Excerpted text
----------
Louvain Community Detection

Introduction

In Lesson 1, you explored the fraud dataset and saw how fraudsters connect through transactions and shared infrastructure.

Now let’s understand the algorithm that we’ll use to find communities of connected suspects: Louvain.

We’ll practice on the familiar Movies graph first, then apply what we learn to fraud detection.

What You’ll Learn

By the end of this lesson, you’ll be able to:

Explain how Louvain finds communities using modularity optimization
Interpret modularity scores to assess community quality
Configure Louvain for different use cases using maxLevels and includeIntermediateCommunities
Recognize when Louvain is (and isn’t) the right choice

What Louvain Does

Louvain is a community detection algorithm.

It finds groups of nodes that are more densely connected to each other than to the rest of the network.

A network divided into distinct communities

The Core Concept: Modularity

Louvain optimizes modularity--a measure of community quality.

Diagram showing high vs low modularity in network connections.

High modularity: Dense connections within communities, sparse connections between them
Low modularity: Connections spread randomly across the network

Interpreting Modularity Scores

Score	Interpretation
< 0.3	Weak community structure (may be noise)
0.3 - 0.5	Moderate structure (usable but noisy)
0.5 - 0.7	Good community structure
> 0.7	Strong, well-defined communities (could be suspiciously high, depending on the dataset)

Score

Interpretation

< 0.3

Weak community structure (may be noise)

0.3 - 0.5

Moderate structure (usable but noisy)
----------
Information supplied
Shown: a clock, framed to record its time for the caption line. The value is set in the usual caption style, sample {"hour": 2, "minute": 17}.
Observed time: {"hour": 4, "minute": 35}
----------
Instructions for the task
Extend the lesson on Louvain community detection, beginning right after its final line.

Response to this task
0.5 - 0.7

Good community structure

> 0.7

Strong, well-defined communities (could be suspiciously high, depending on the dataset)

In general, scores above 0.4 typically indicate meaningful groupings worth investigating.

How Louvain Works

Louvain iteratively moves nodes between communities to maximize modularity.

Left: A node in one community. Right: Same node moved to another community where it has more connections.

The algorithm asks: "Would moving this node to a neighboring community increase overall modularity?" If yes, it moves the node. This continues until no beneficial moves remain.

The Two Phases of Louvain

Louvain repeats two phases until modularity stops improving:

Phase 1: Local Optimization

Each node considers joining neighboring communities.

It joins whichever community increases modularity the most.

Phase 2: Aggregation

Once no more moves improve modularity, it collapses each community into a single "super-node" and repeats Phase 1.

Flowchart of Louvain algorithm’s two phases: Local Optimization and Aggregation.

A Metaphor: Party Guests

Imagine a party where guests naturally cluster into conversation groups.

Phase 1: Each person drifts toward the group where they know the most people.

Phase 2: Once groups stabilize, imagine each group as a single unit. These large group-units merge together based on whether more people would know each other in aggregate.

Result: A hierarchy of social clusters—friend groups within larger social circles.

Hierarchical Communities

This two-phase process creates a hierarchy:

Level 1: Many small, tight-knit communities
Level 2: Small communities merge into medium ones
Level 3: Medium communities merge into larger ones

A diagram showing communities merging at successive levels.

Each level represents a different granularity of community structure. You can choose which level suits your analysis—or access all levels at once.

Part 1: Hands-On with the Movies Graph

The Movies Dataset

Before applying Louvain to fraud, let’s practice on familiar data.

The Movies graph contains:

Actor and Movie nodes
User and Genre nodes
ACTED_IN, RATED, and IN_GENRE relationships

We’ll find communities of actors who frequently work together.

Project the Actor Collaboration Network

Create a projection of actors connected through shared movies:

cypher

Project actor collaborations

MATCH (source:Actor)-[r:ACTED_IN]->(m:Movie)<-[:ACTED_IN]-(target:Actor)
WHERE source <> target
WITH source, target, count(r) AS collaborations // (1)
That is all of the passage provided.